Start of SUPPLIED DATA

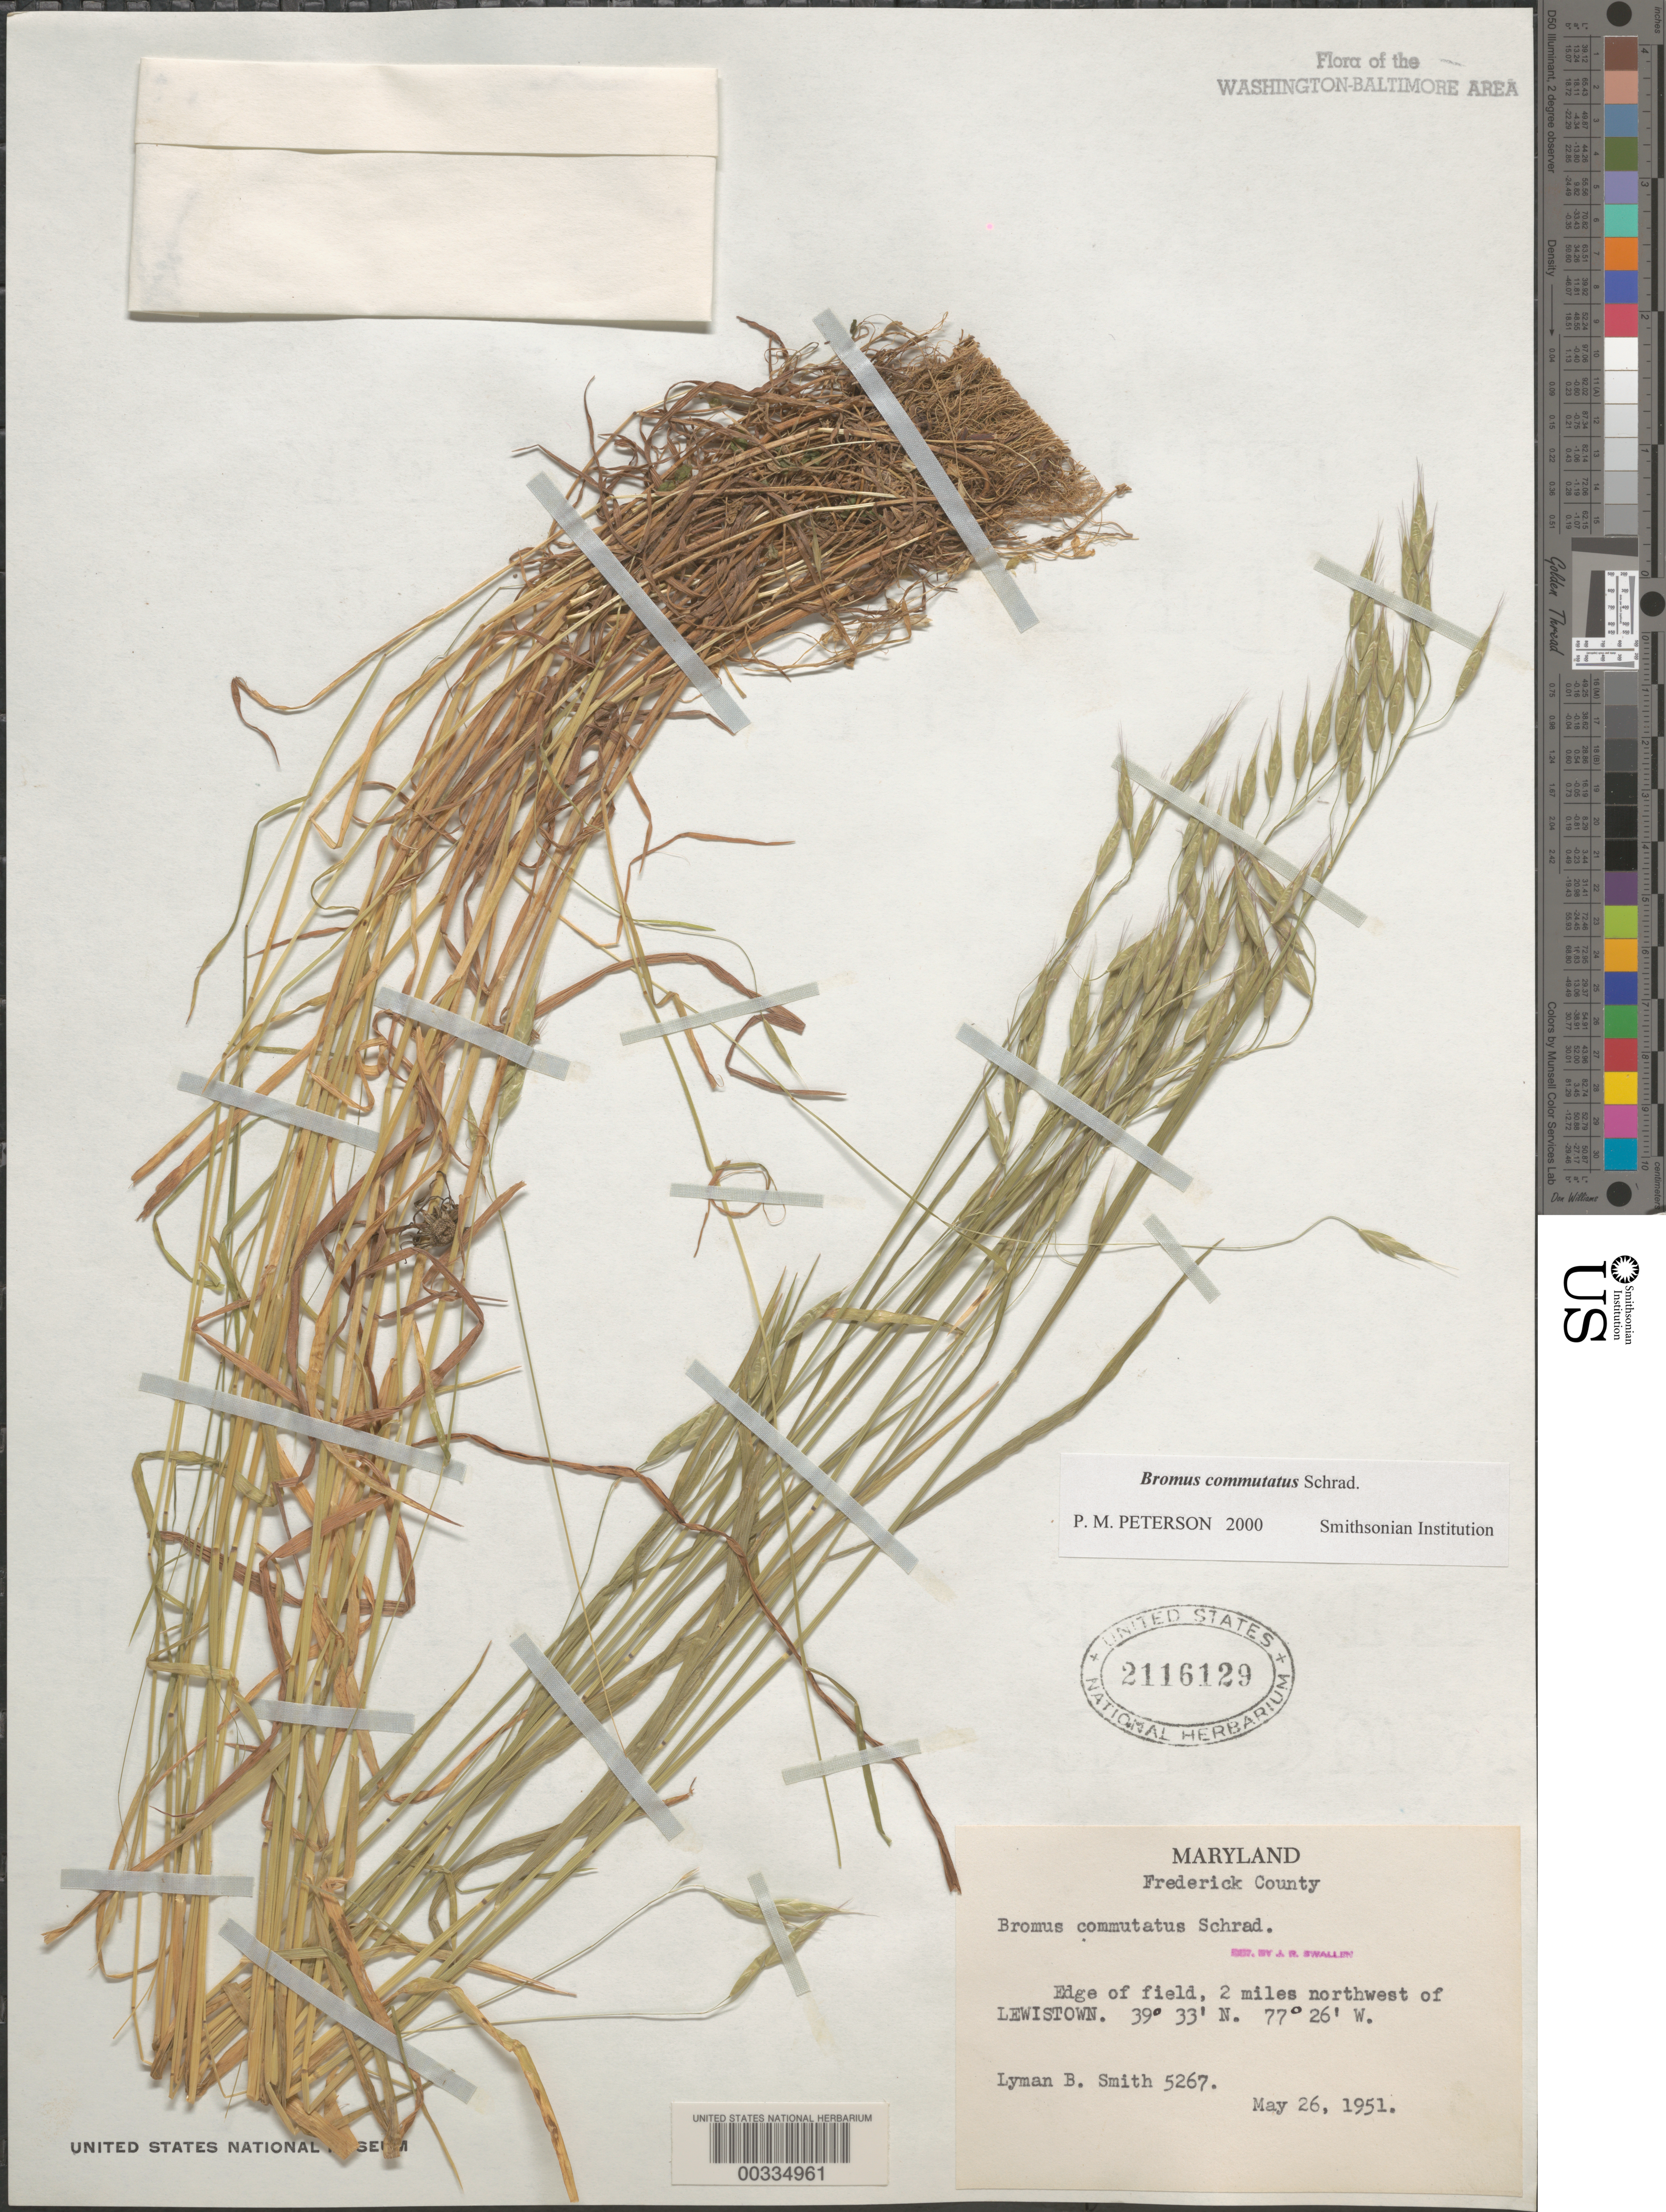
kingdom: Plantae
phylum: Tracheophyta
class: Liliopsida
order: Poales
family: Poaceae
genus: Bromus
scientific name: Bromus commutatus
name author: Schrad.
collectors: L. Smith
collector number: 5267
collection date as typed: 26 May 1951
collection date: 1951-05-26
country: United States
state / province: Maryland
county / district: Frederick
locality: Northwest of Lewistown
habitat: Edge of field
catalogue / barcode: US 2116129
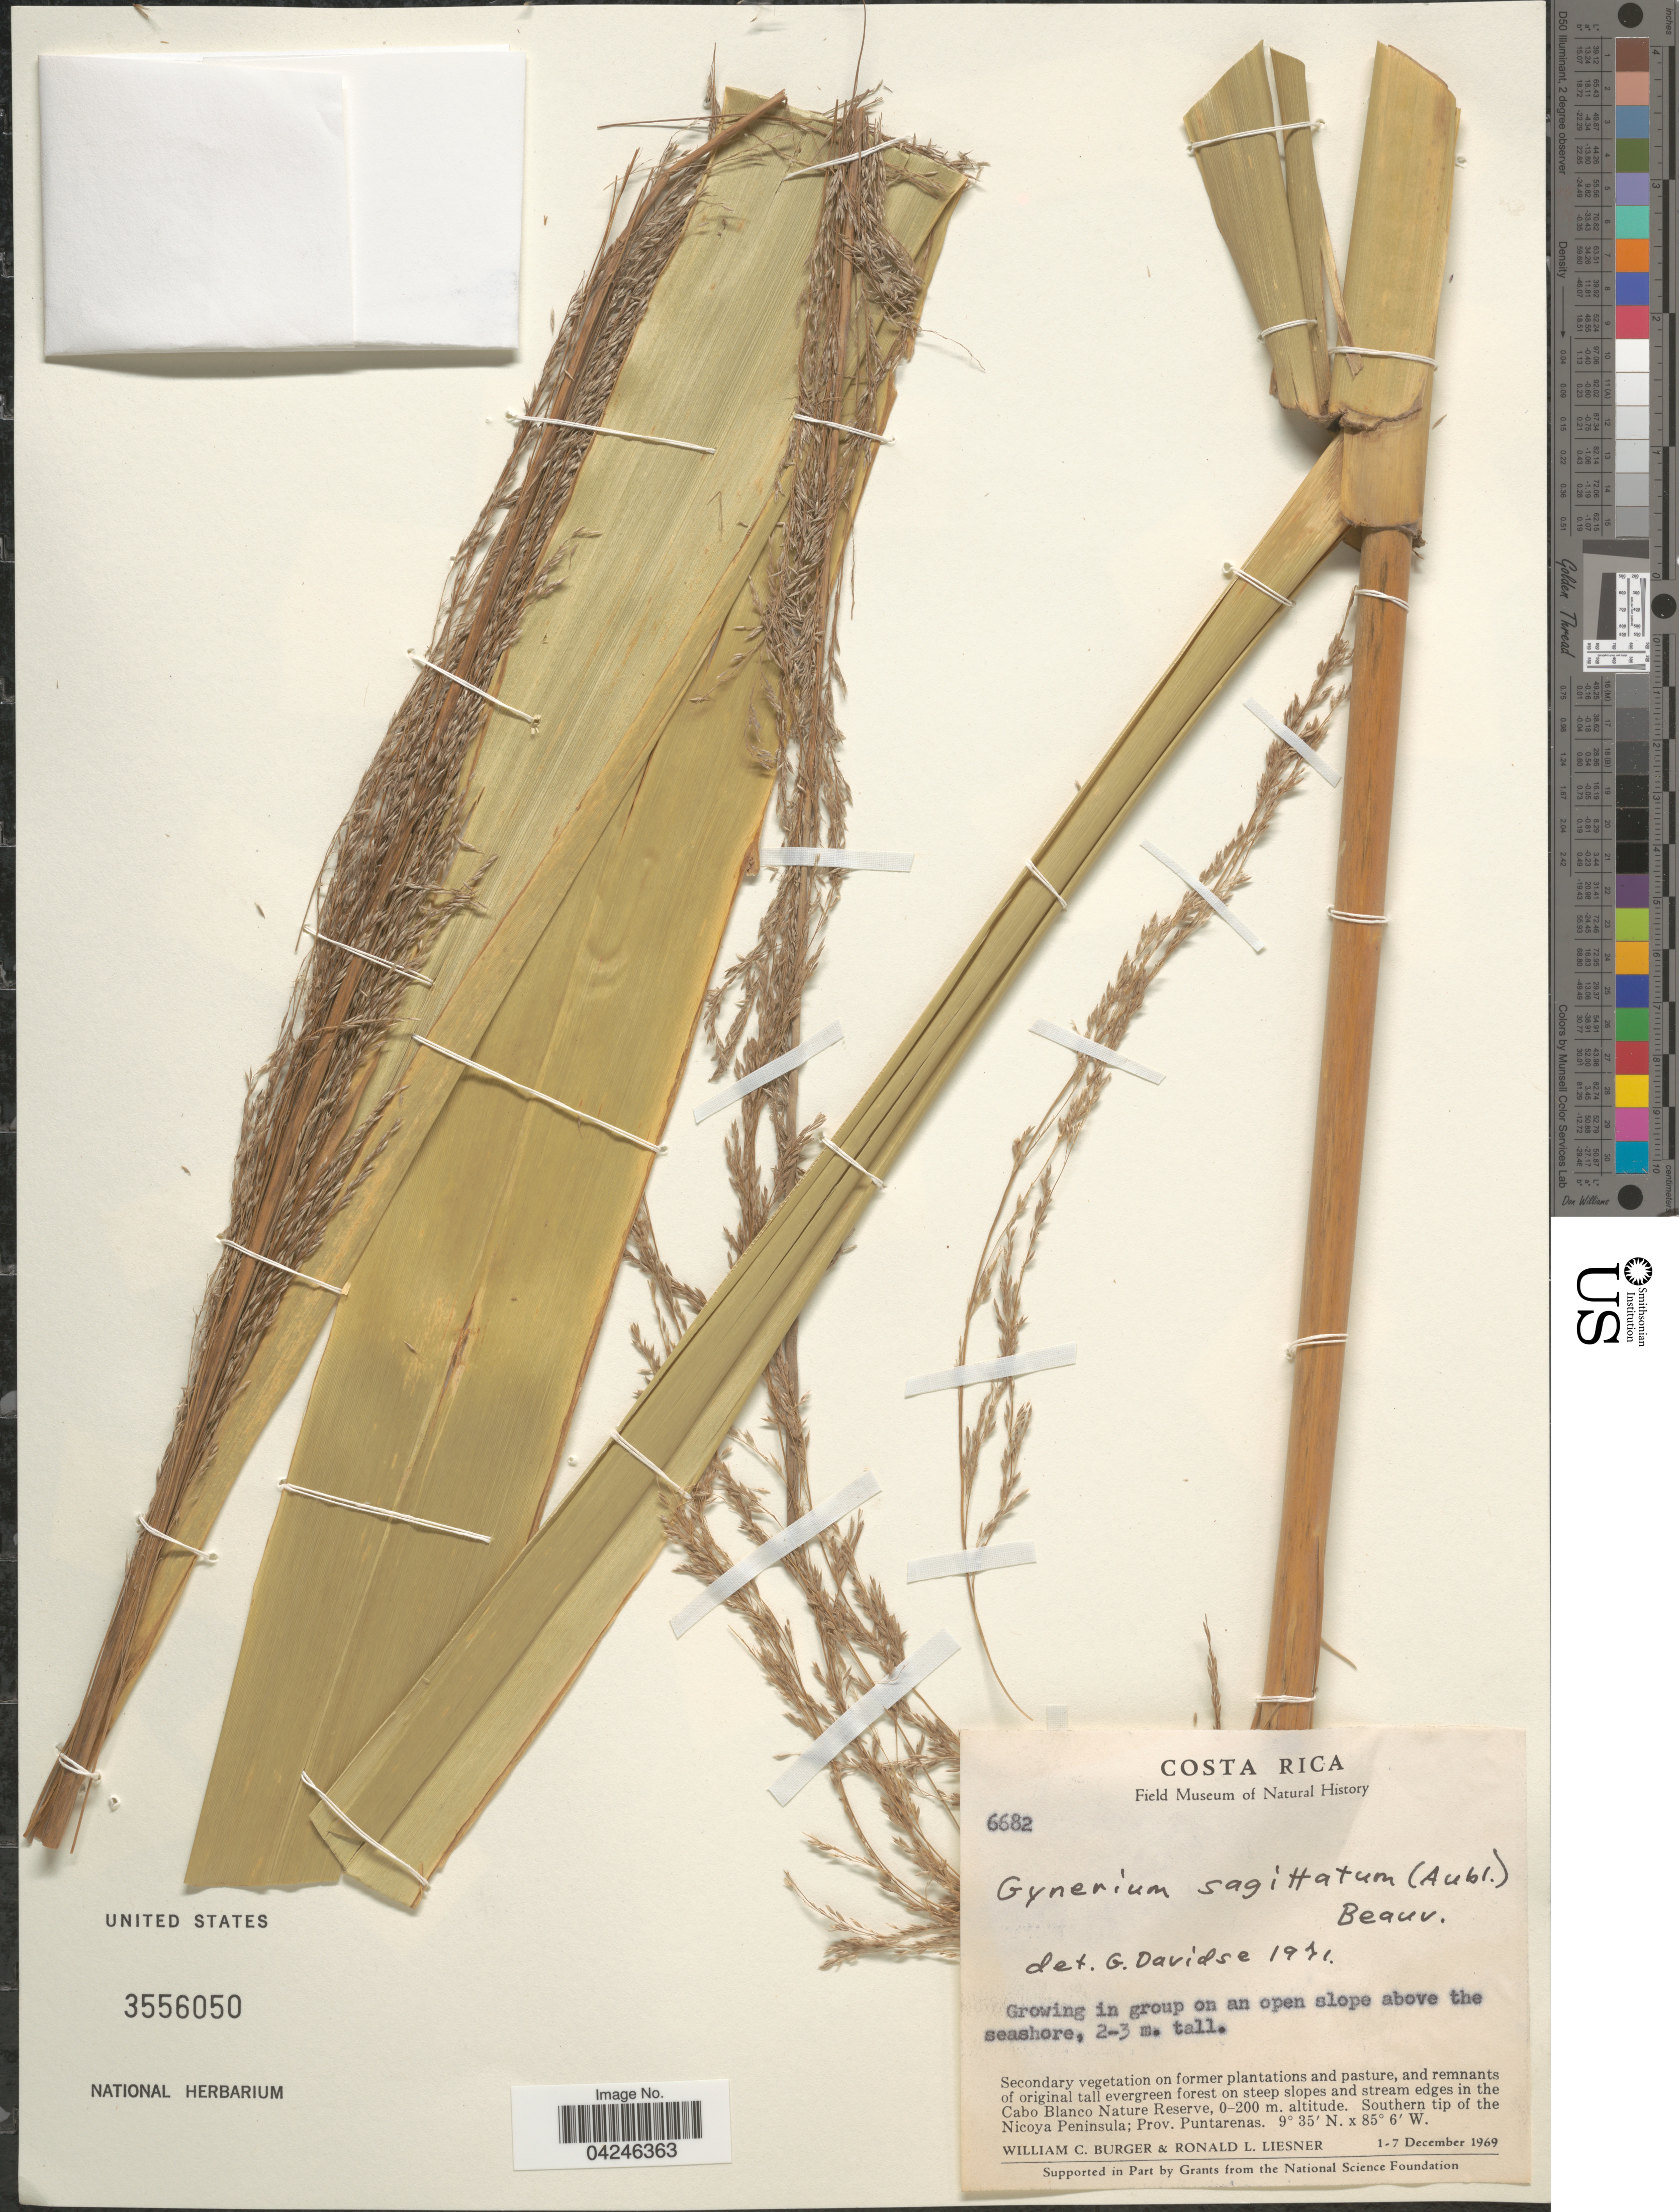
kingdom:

End of SUPPLIED DATA

**REQUEST:**
Rewrite all the records with "locality" swapped for "site" and everything else unchanged. Leave out the pictures.

**ANSWER TO THIS EXERCISE:**
kingdom: Plantae
phylum: Tracheophyta
class: Liliopsida
order: Poales
family: Poaceae
genus: Bromus
scientific name: Bromus commutatus
name author: Schrad.
collectors: L. Smith
collector number: 5267
collection date as typed: 26 May 1951
collection date: 1951-05-26
country: United States
state / province: Maryland
county / district: Frederick
site: Northwest of Lewistown
habitat: Edge of field
catalogue / barcode: US 2116129
kingdom:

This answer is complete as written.